First of all, ALL funds go through periods of time where they are performing “poorly,” either relative to other similar funds or in absolute terms. Even Warren Buffett has gone through many and sometimes long stretches of under-performance. So how do you know whether you should hold ‘em or fold ‘em? Here are some questions to ask:
How is the fund doing relative to its benchmark? The benchmark is a way to measure the performance of a fund relative to its investment category. For example, the benchmark for funds that invest in large companies in the U.S. is typically the S&P 500 Index, which is 500 of the largest companies in the U.S. The reason you want to compare your fund to its benchmark is because the performance may still be okay even though the investment category (like large U.S. stocks) may be simply out of favor.
All types of investments go through cycles, but unfortunately, it’s impossible to reliably time these cycles and selling when an investment is in a down cycle just means that you’ll miss the possibility of a recovery. In fact, buying an investment when it’s in an up cycle results in buying when it’s priced relatively high, which is the opposite of the mantra to buy low and sell high. If your fund is down relative to the rest of your portfolio simply because its investment category is down, you might want to actually invest more in it by re-balancing your portfolio.
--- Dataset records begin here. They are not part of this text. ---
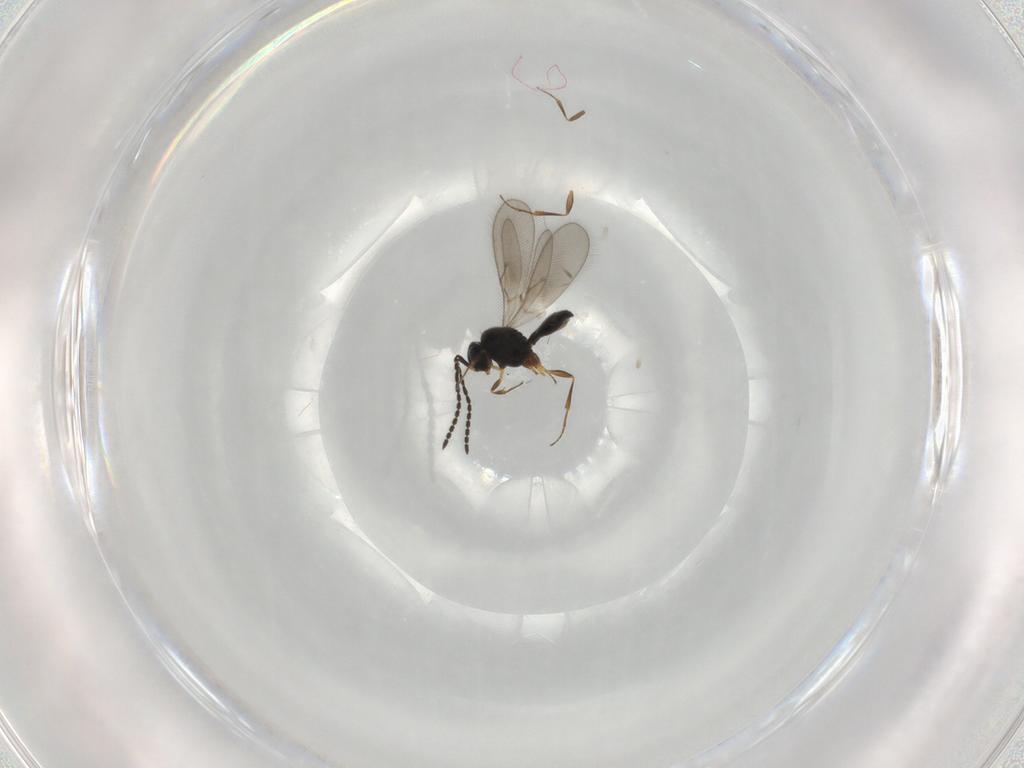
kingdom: Animalia
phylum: Arthropoda
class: Insecta
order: Hymenoptera
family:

For example, let’s say you pick a portfolio of 60% stocks and 40% bonds based on your time horizon and risk tolerance and the stock market is down, causing your “poorly” performing stock funds to end up being 50% of your portfolio. Rather than selling them, you would re-balance your portfolio by moving enough money from your bond funds to the stock funds to return your portfolio to the target 60/40 split. If the stock funds continue falling, you’d continue buying more to re-balance. When they eventually rebound and end up being more than 60% of your portfolio, you’d re-balance by moving money out of the stock funds into the now “poorly” performing bond funds to maintain your target risk level. This forces you to buy funds when they’re priced relatively low and sell them when they’re relatively high which can potentially boost your returns.
Are the fund’s costs higher than average? When you’re comparing funds in the same category, studies have found fees (in the form of the fund’s “expense ratio”) to be the biggest predictor of future long-term performance relative to similar funds. Namely, lower cost funds tend do much better than higher cost ones. In addition, the fund’s “turnover” ratio or how often the fund trades can indicate how much you’re losing to transaction costs that further eat away at your returns.
Is the fund doing poorly relative to its benchmark even with low fees? This could simply be due to bad luck with the fund manager’s picks. (Don’t underestimate the role of luck in mutual fund performance.)
You can minimize this “management risk” by choosing passively managed index funds. These funds simply track their benchmark so there’s no risk of a manager making bad bets. They also tend to have the lowest fees and turnover.
Is the fund in a taxable account? Even if you don’t want to get rid of the fund long term, you can turn losses into lemonade by selling the fund and using the losses to offset other taxes (including up to $3k a year of ordinary income taxes with the excess losses carried forward indefinitely). To take the loss off your taxes, you just can’t purchase the same or an identical fund 30 days before or after the sale. Instead, you can reinvest the proceeds in a similar but different fund and/or wait 30 days to repurchase the fund you sold to benefit from any rebound.
Just because a fund is performing “poorly” doesn’t mean it’s actually a poor investment. Even the best funds have bouts of under-performance from time to time and many of today’s losers will be tomorrow’s winners. Of course, some really are just poor funds. The key is knowing how to tell which is which.